Het verloop van de procedure blijkt uit:
- de dagvaarding
- het antwoord van gedaagde partij
- het proces verbaal van de op 10 november 2020 gehouden mondelinge behandeling
1.2.
Ten slotte is vonnis bepaald.

2.De beoordeling

2.1.
Uit het antwoord van gedaagde partij is de kantonrechter gebleken dat de vordering van eisende partij niet wordt betwist. De vordering dient daarom te worden toegewezen. Uit het lichaam van de dagvaarding en de bijgevoegde producties volgt dat in het petitum van de dagvaarding een kennelijke schrijffout is geslopen, zodat in plaats van € 3.864,45 een bedrag van € 3.684,45 wordt gelezen, welk bedrag dan ook wordt toegewezen.
2.2.
Gedaagde partij zal als de in het ongelijk gestelde partij worden veroordeeld in de kosten van deze procedure.
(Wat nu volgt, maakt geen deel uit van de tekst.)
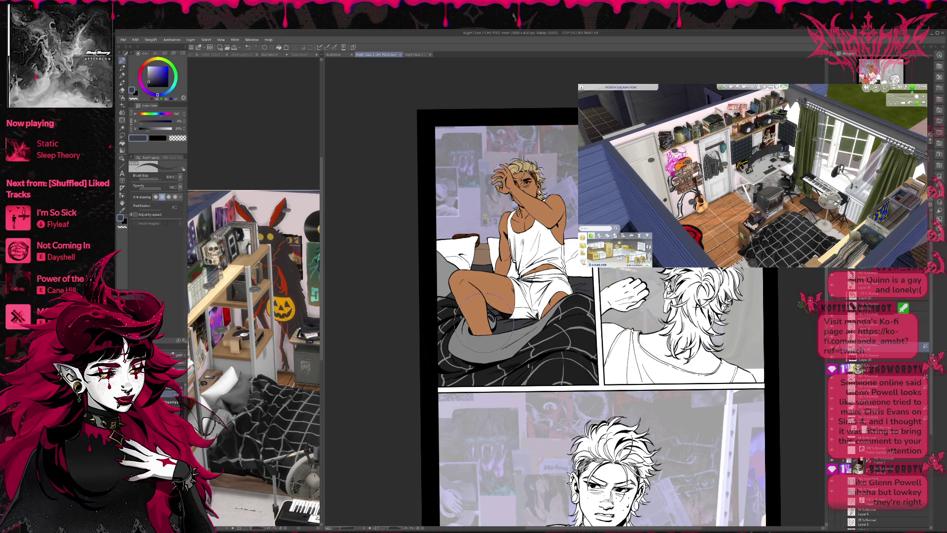
# - Sample light, dark and near-white greys from the Illustration3 reference for the bed
pyautogui.click(249, 407)
pyautogui.keyDown('alt'); pyautogui.click(232, 400); pyautogui.keyUp('alt')
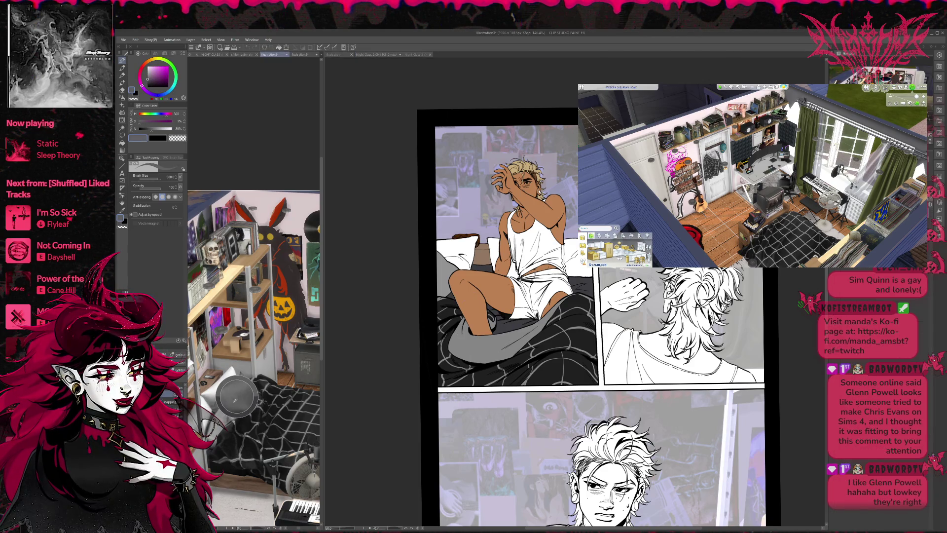
pyautogui.keyDown('alt'); pyautogui.click(227, 419); pyautogui.keyUp('alt')
pyautogui.keyDown('alt'); pyautogui.click(270, 362); pyautogui.keyUp('alt')
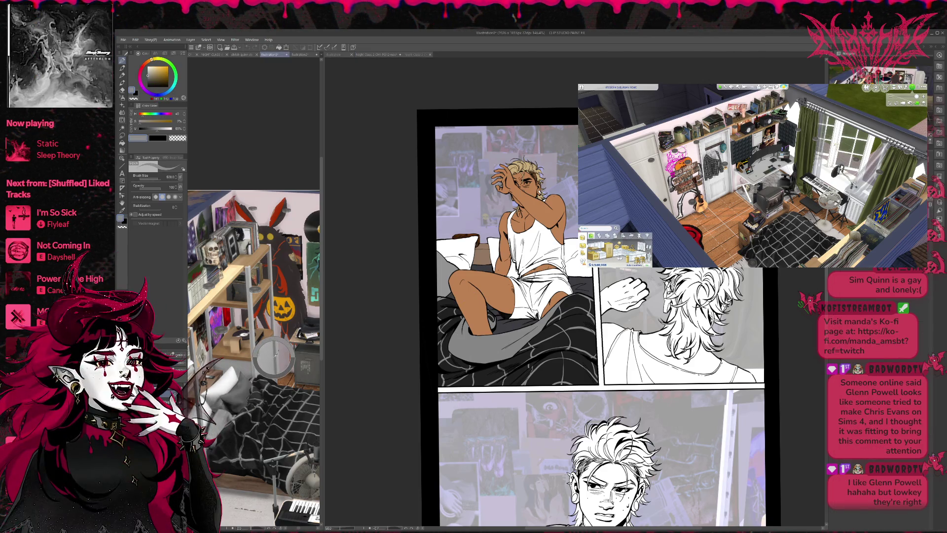
pyautogui.keyDown('alt'); pyautogui.click(254, 367); pyautogui.keyUp('alt')
pyautogui.keyDown('alt'); pyautogui.click(232, 394); pyautogui.keyUp('alt')
pyautogui.keyDown('alt'); pyautogui.click(233, 397); pyautogui.keyUp('alt')
pyautogui.keyDown('alt'); pyautogui.click(236, 396); pyautogui.keyUp('alt')
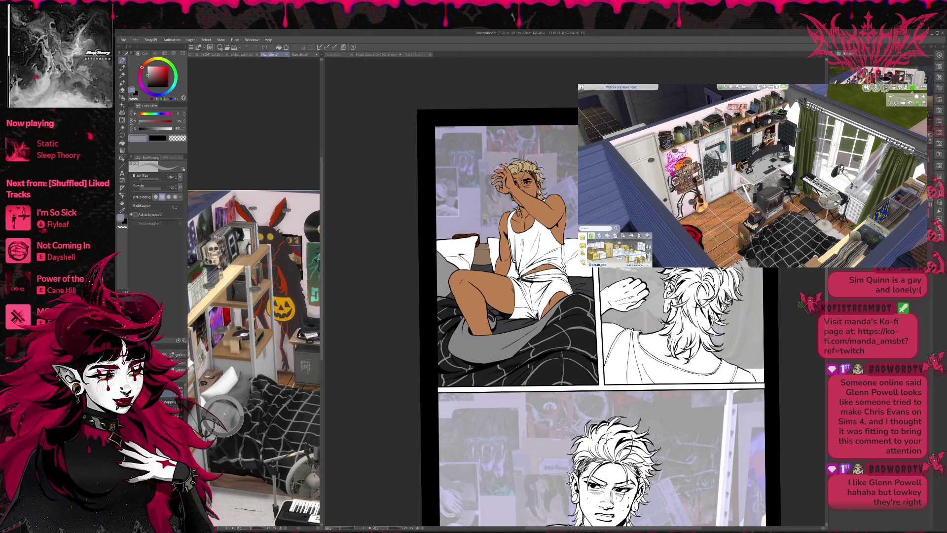
pyautogui.keyDown('alt'); pyautogui.click(236, 397); pyautogui.keyUp('alt')
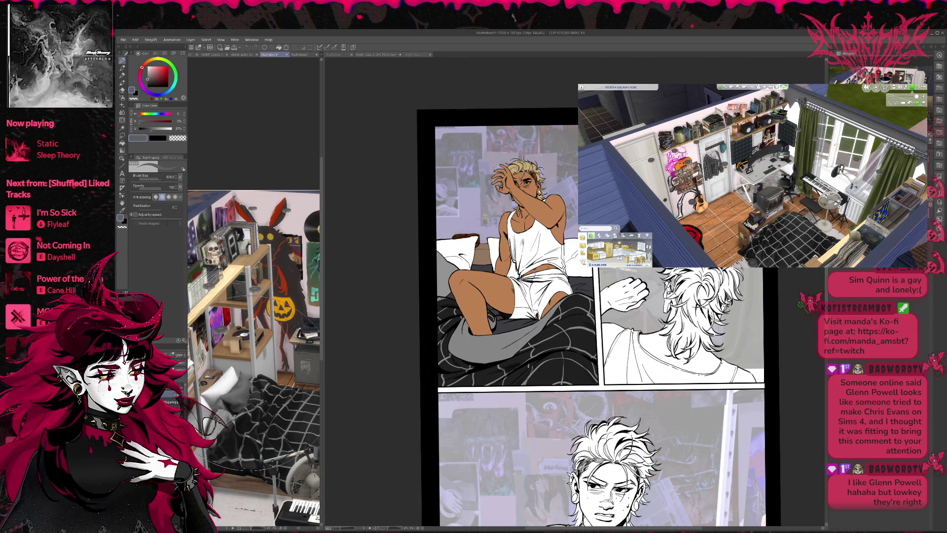
pyautogui.click(375, 296)
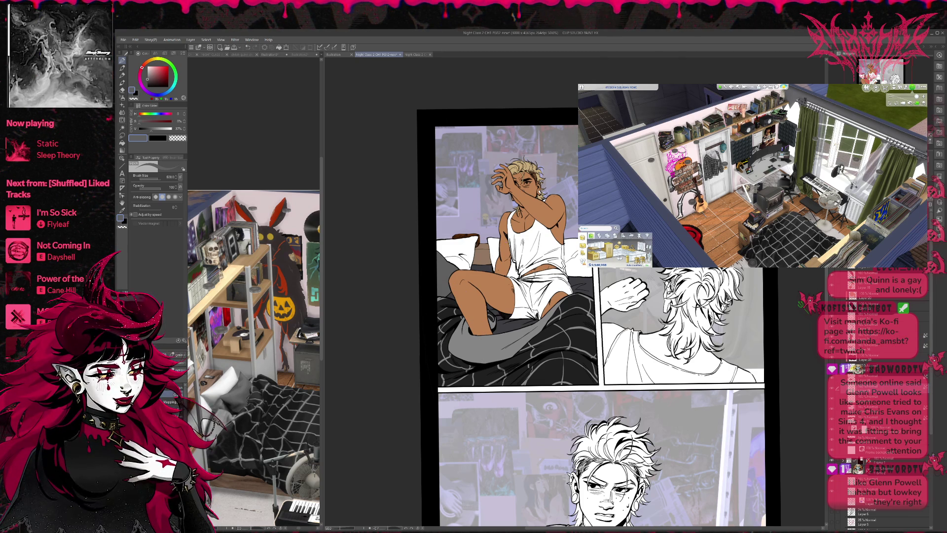
pyautogui.press('ctrl+Tab')
pyautogui.keyDown('alt'); pyautogui.click(217, 385); pyautogui.keyUp('alt')
# - Save the comic page file, then bring up The Sims 4's Save Game? exit prompt
pyautogui.press('ctrl+Tab')
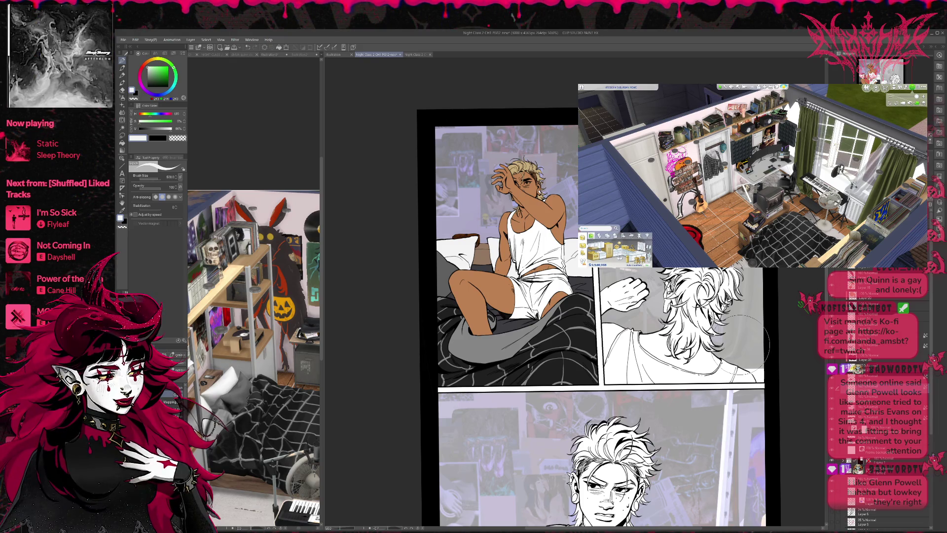
pyautogui.moveTo(740, 341)
pyautogui.mouseDown()
pyautogui.moveTo(709, 367)
pyautogui.moveTo(641, 345)
pyautogui.mouseUp()
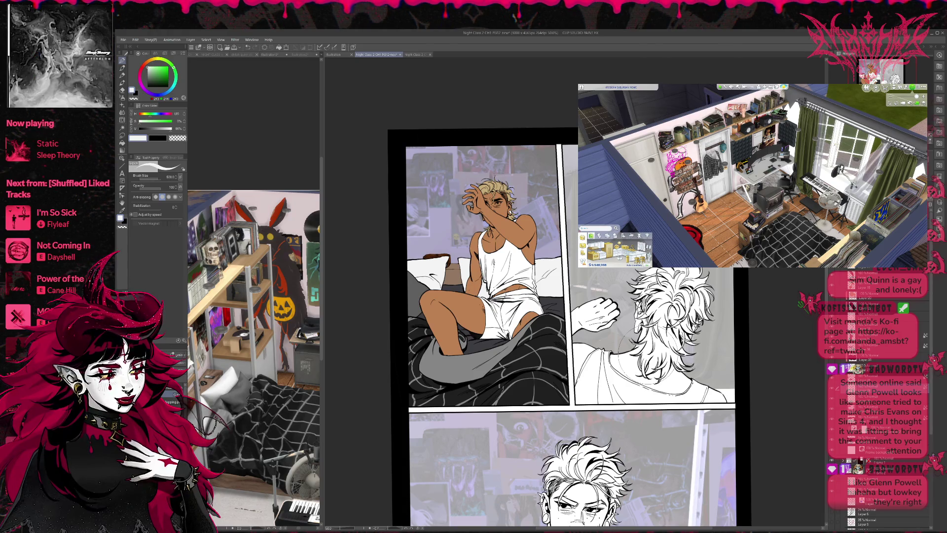
pyautogui.scroll(-1, 632, 346)
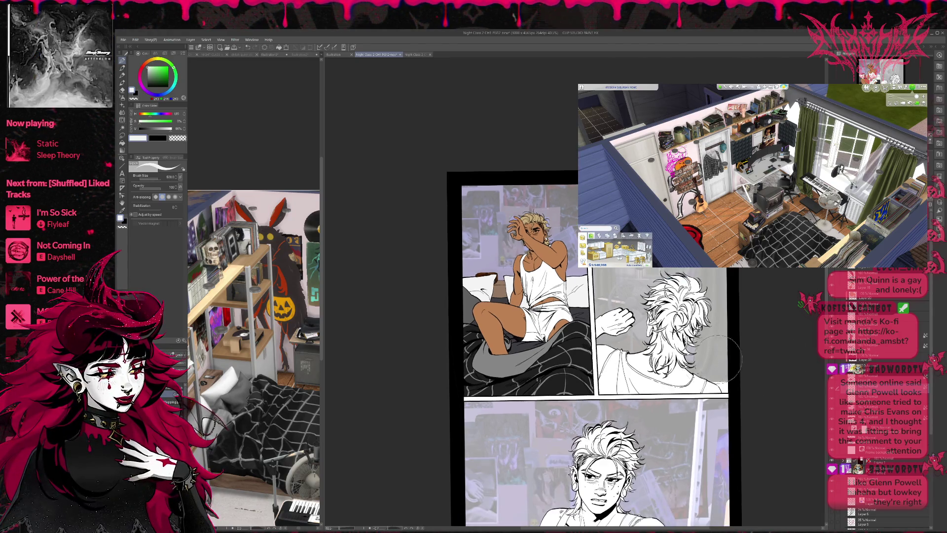
pyautogui.scroll(-1, 560, 336)
pyautogui.scroll(-1, 560, 335)
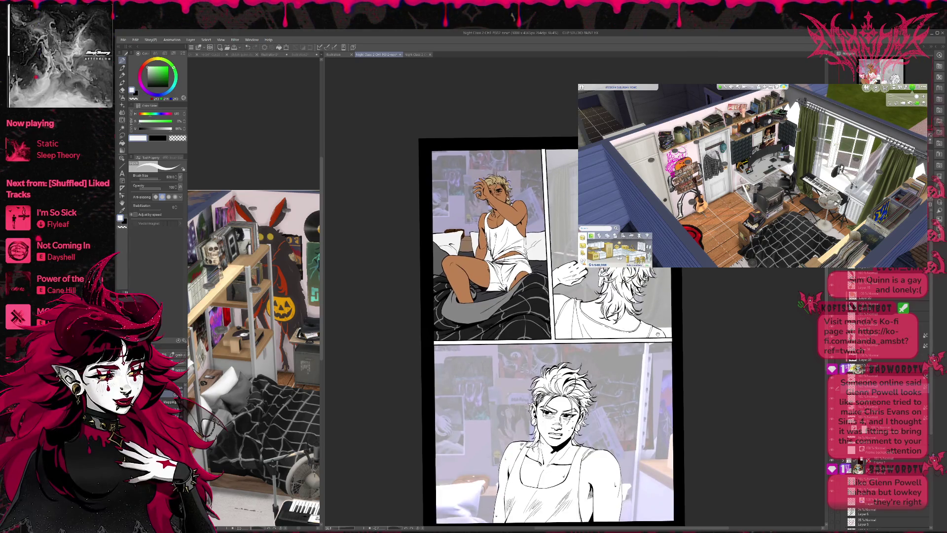
pyautogui.scroll(-1, 559, 336)
pyautogui.press('ctrl+s')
De kosten aan de zijde van eisende partij worden begroot op:
  • dagvaarding € 85,09
  • griffierecht € 499,00
  • salaris gemachtigde €
totaal € 1.064,09

3.De beslissing

De kantonrechter
3.1.
veroordeelt gedaagde partij om aan eisende partij tegen behoorlijk bewijs van kwijting te betalen een bedrag van € 3.684,45, te vermeerderen met de wettelijke handelsrente ex art. 6:119a BW over de afzonderlijk openstaande facturen vanaf vervaldatum tot aan de dag der algehele voldoening,
3.2.
veroordeelt gedaagde partij om aan eisende partij tegen behoorlijk bewijs van kwijting te betalen een bedrag van € 493,45 aan buitengerechtelijke incassokosten, te vermeerderen met de wettelijke rente vanaf 14 dagen na betekening van dit vonnis,
3.3.
veroordeelt gedaagde partij voorts in de kosten van de procedure aan de zijde van eisende partij gevallen en aan die zijde tot op heden begroot op een bedrag van € 1.064,09,
3.4.
verklaart dit vonnis uitvoerbaar bij voorraad,
Dit vonnis is gewezen door mr. R.H.J. Otto en in het openbaar uitgesproken.